What does wood have to do with matter?

For Aristotle, hýlē represented the potential — not actuality.

“Matter (hýlē) exists potentially, while form (eidos) exists in actuality.” — Metaphysics

In other words, hýlē is matter as potential — something not yet formed. This may well be the reason why the word was later translated into Latin as materia, derived from mater (“mother”). Originally, however, materia also referred to wood or building material, especially timber taken from a tree.

The proximity of materia to mater (“mother”) is not accidental: both hýlē and mater point to that which gives birth, nourishes, and brings forth. For Aristotle, wood is the most fitting metaphor for potentiality.

Just as a mother brings a person from potentiality into actuality — not by imposing a shape from without, but by allowing form to emerge from within — so wood (hýlē) represents something waiting to be shaped. Matter is not dead or mechanical, not a mere standing reserve.

It is something living that grows and reveals its potential in various forms. The ancients saw matter not as something we shape but as something that shapes us. Wood is not something we grow; it is something that grows us. That is why the first thing God did after creating Adam and Eve was to plant a garden in the East.

God knew that humans could realize their potential only among living things. It was the Garden that shaped Adam, not vice versa. The Garden was the womb that would shape Adam into the person he was made to be. As Adam tended the Garden, the Garden tended Adam. Adam grew the Garden, and the Garden grew Adam.

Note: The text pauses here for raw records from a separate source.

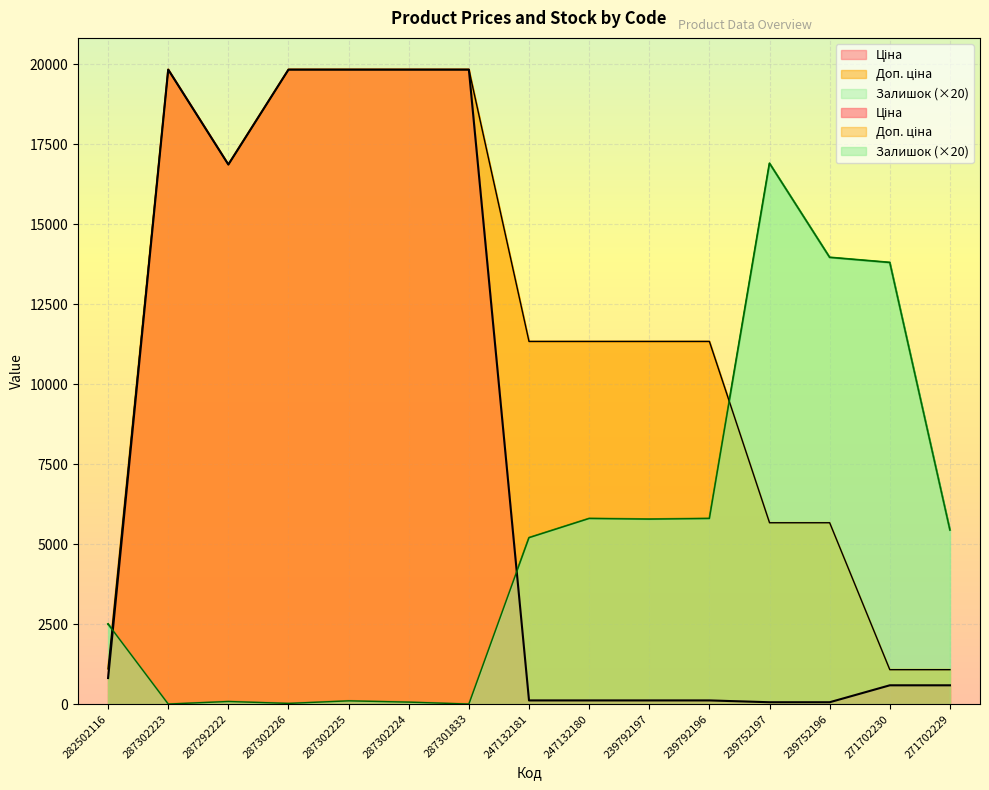

What is the sum of the Ціна values at 247132181 and 287292222?

16976.5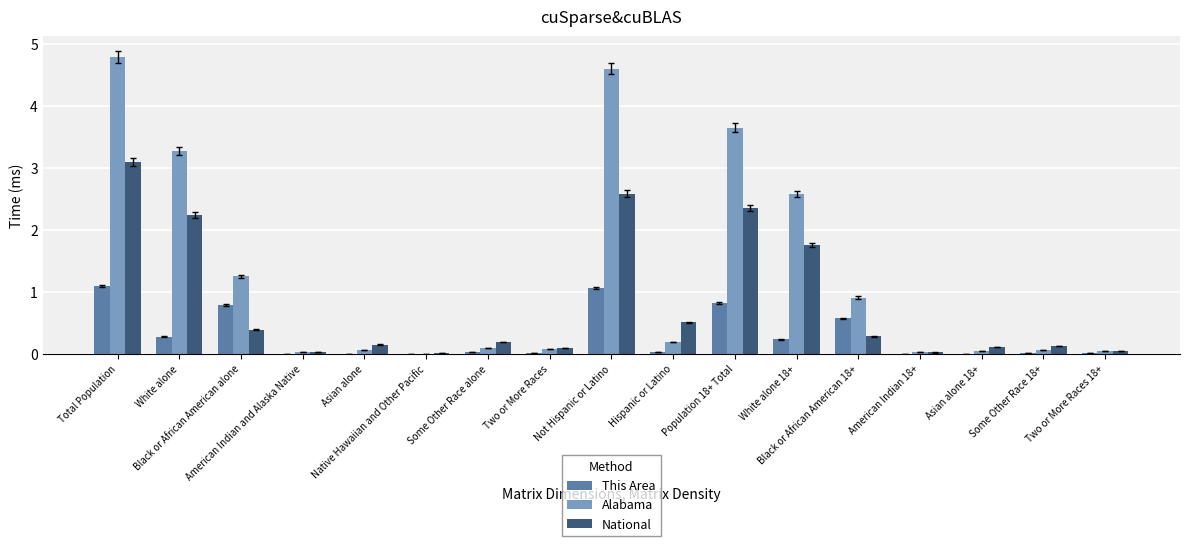

What is the sum of all National values?

13.9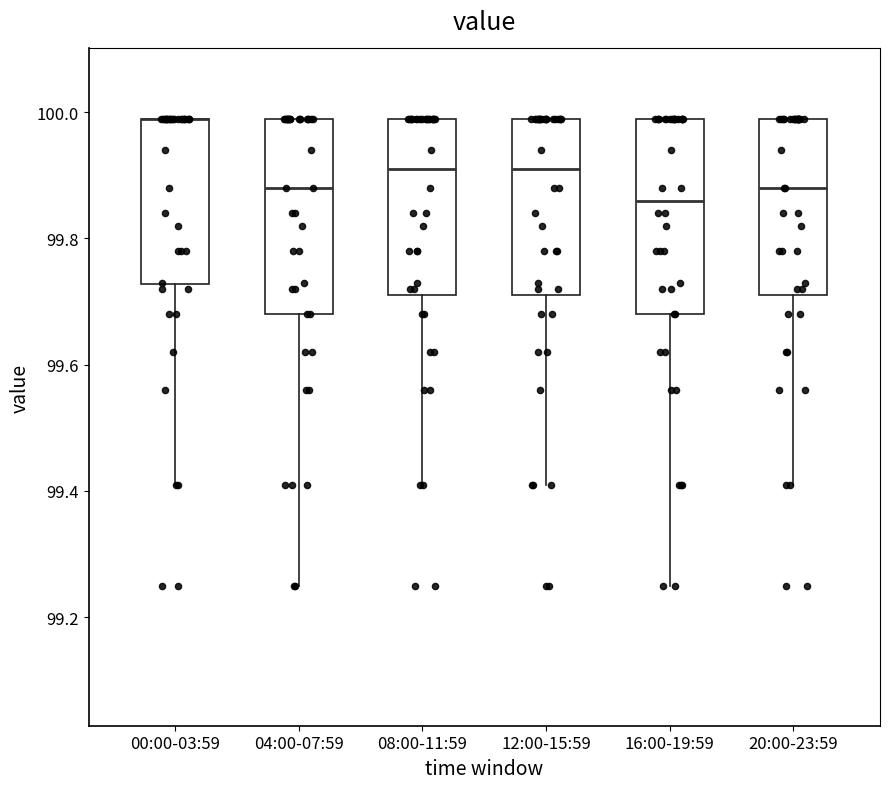

Reading left to right, read every box against the y-axis: the position of its median line, the range the box covers, and the ends of its whiskers. The values are not printed on the chart, so give them approximately, as read against the axis.

00:00-03:59: median 100.00 (drawn on the box's upper edge), box 99.72 to 100.00, whiskers 99.42 to 100.00
04:00-07:59: median 99.88, box 99.68 to 100.00, whiskers 99.26 to 100.00
08:00-11:59: median 99.92, box 99.72 to 100.00, whiskers 99.42 to 100.00
12:00-15:59: median 99.92, box 99.72 to 100.00, whiskers 99.42 to 100.00
16:00-19:59: median 99.86, box 99.68 to 100.00, whiskers 99.26 to 100.00
20:00-23:59: median 99.88, box 99.72 to 100.00, whiskers 99.42 to 100.00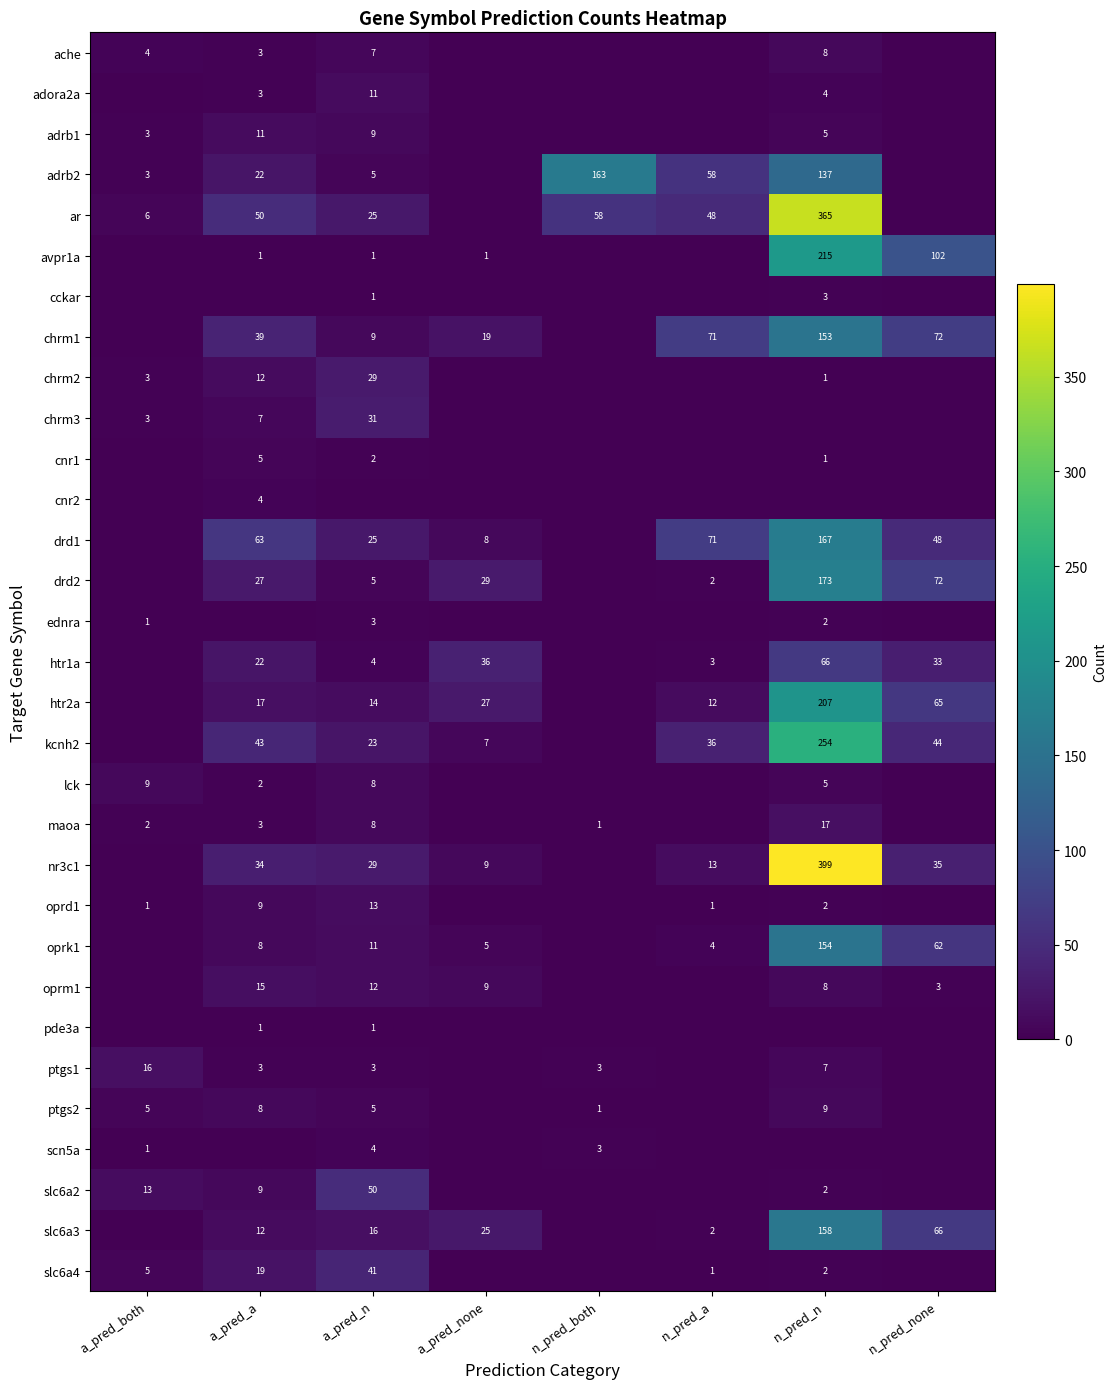

Which label corresponds to the largest value in the chart?

n_pred_n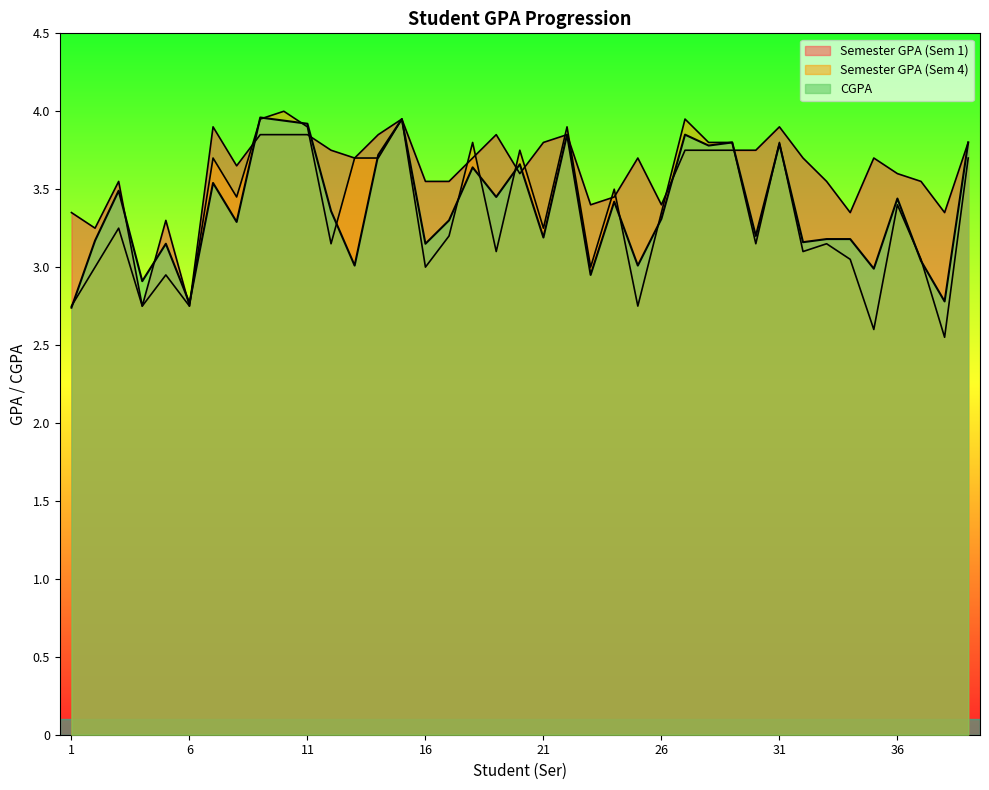

What are all the series names shown in the legend?

Semester GPA (Sem 1), Semester GPA (Sem 4), CGPA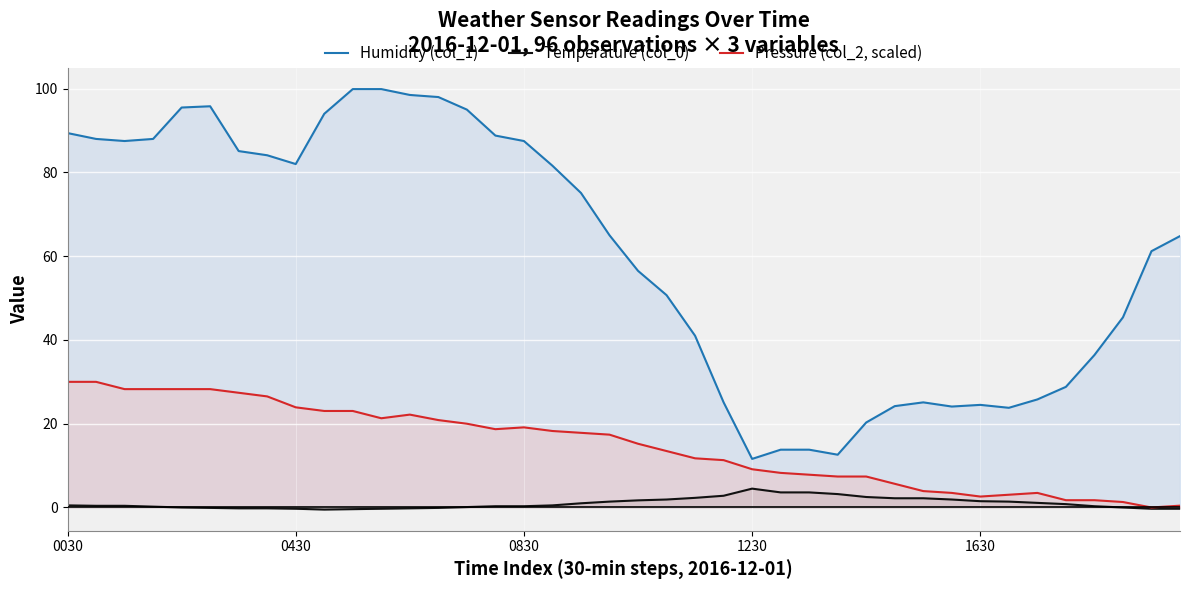

At which category does Humidity (col_1) reach its first local peak?

5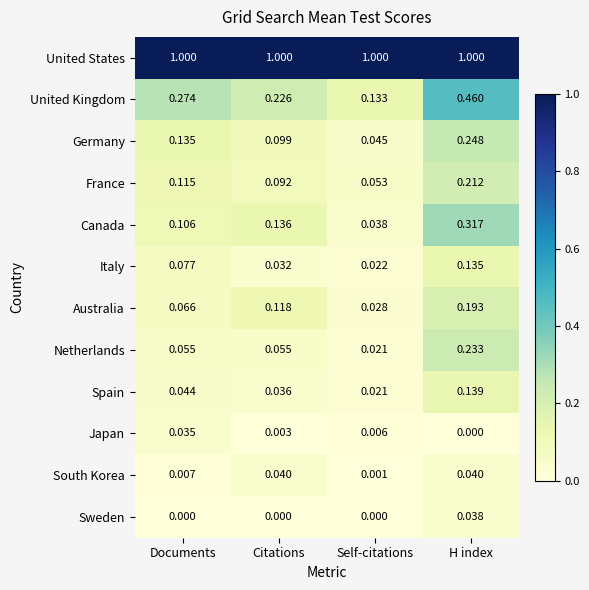

At which label does Spain reach its minimum?

Self-citations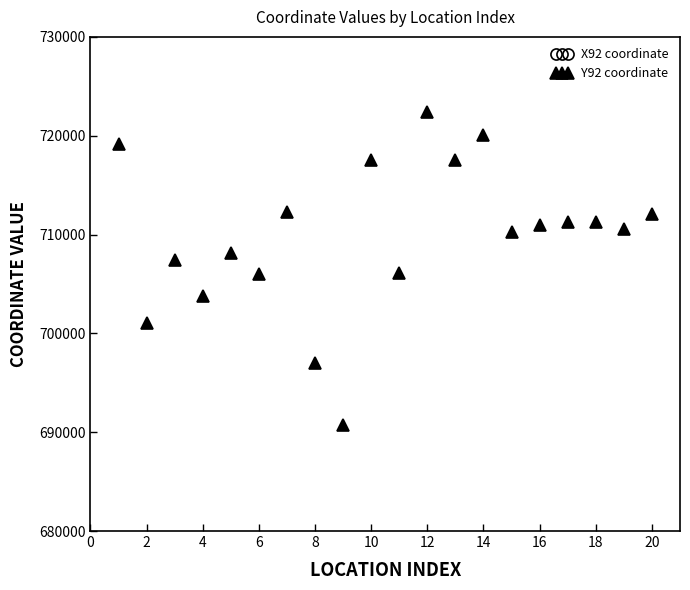

What is the difference between the highest and lowest values at 18?

128325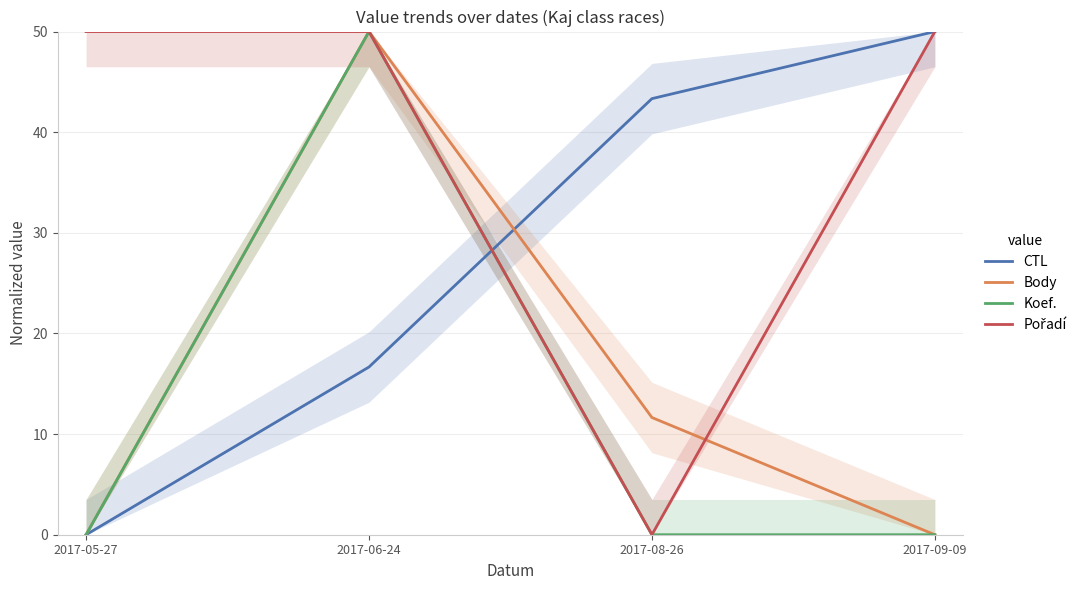

Read the Pořadí value at 2017-09-09.

50.0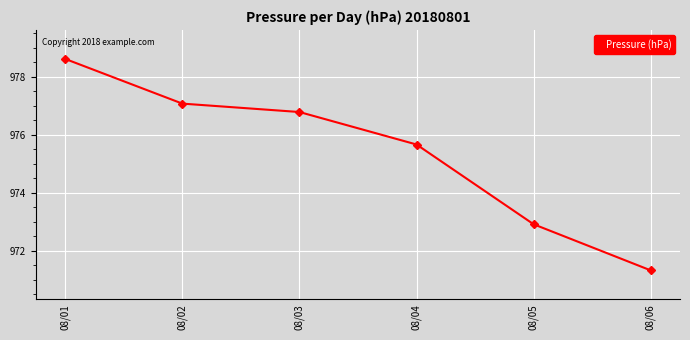

What is the change in value from 08/01 to 08/02?

-1.5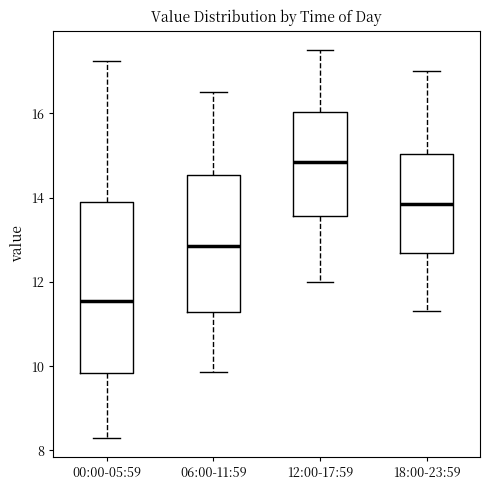

Comparing the boxes themselves (not the whiskers), which one is the tallest?

00:00-05:59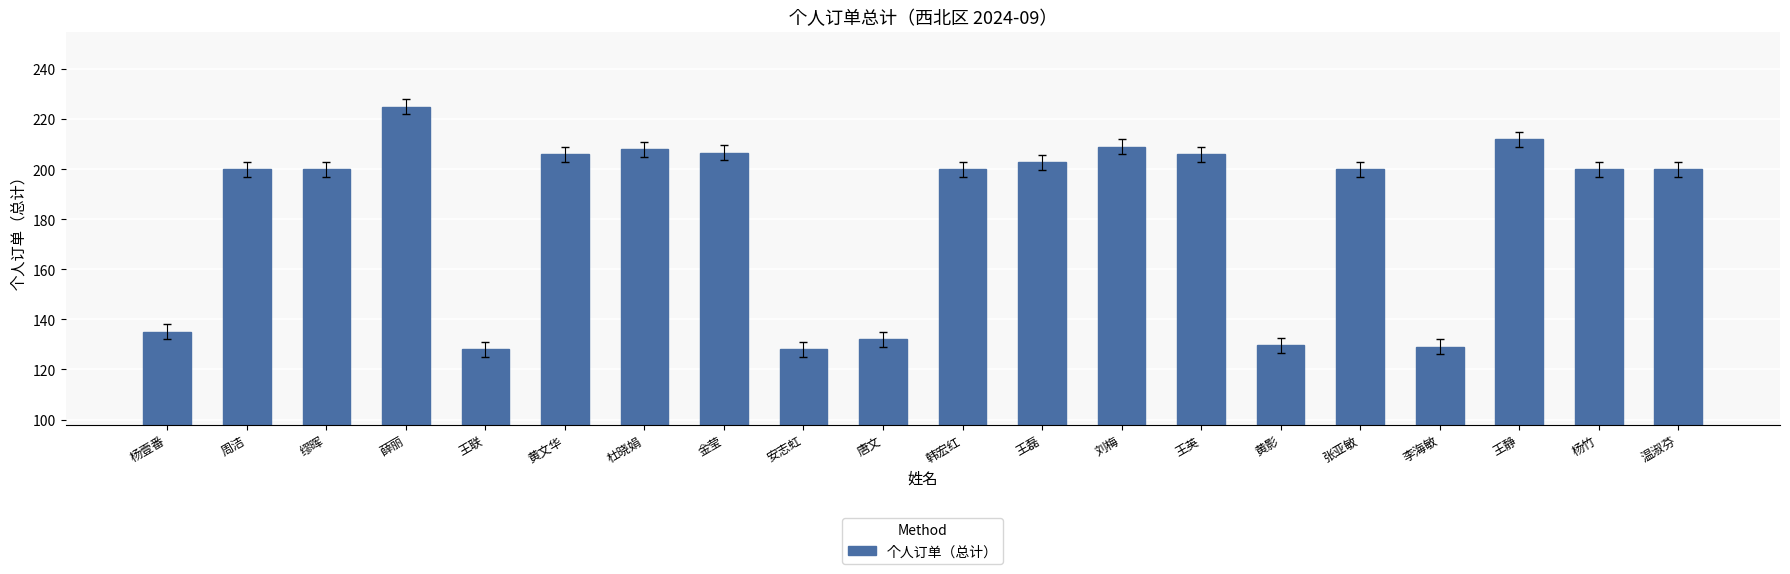

What is the smallest value displayed?

128.0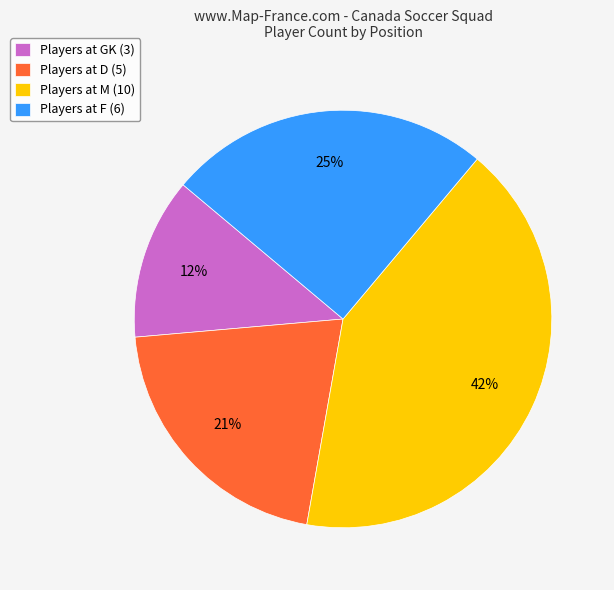

To the nearest percent, what is the difference between the Players at M (10) and Players at F (6) slice percentages?

17%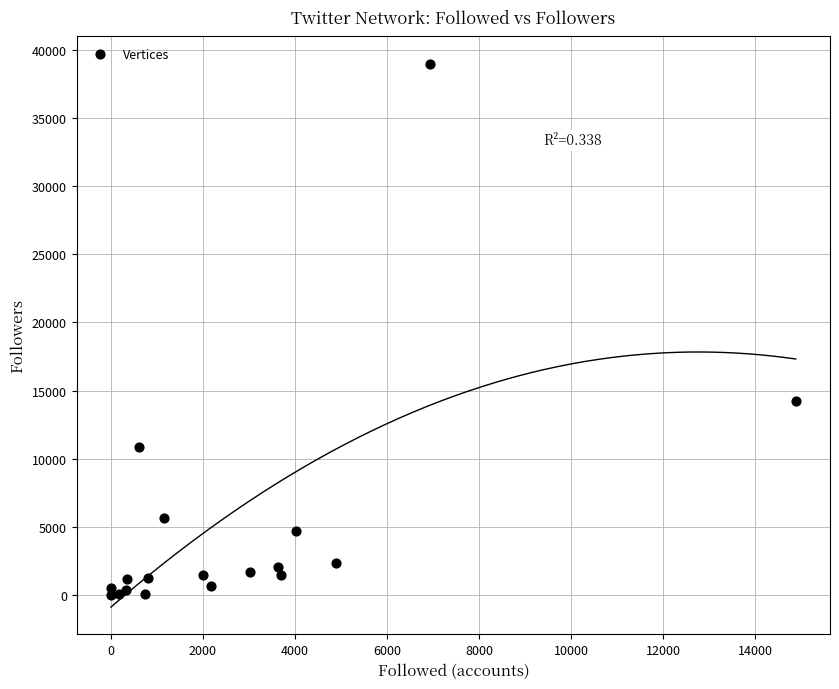

What Y value in the scatter plot is closest to 19491?

14230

Humans grow only in the garden — that’s why we have kindergartens. We must have “adult-gardens” as well. That is what Elder Amphilochios (Makris) of Patmos must have felt when he told people, after receiving their confession, that their penance was to plant a tree.

Curiously, older descriptions of Patmos note that the island historically had very few trees. Today, there are areas of pine, tamarisk, cypress, mastic, and other trees growing naturally and in groves. The island is turning into a garden.

If you want to grow, you must grow something. Resilience to evil comes to those who, like hobbits, “love all things that grow.” The only way to overcome evil is to be rooted in the soil of the earth — which is “deeper magic.”

As St. Amphilochios used to say to his many disciples:

“Do you know that God gave us one more commandment, which is not recorded in Scripture? It is the commandment “love the trees.” When you plant a tree, you plant hope.”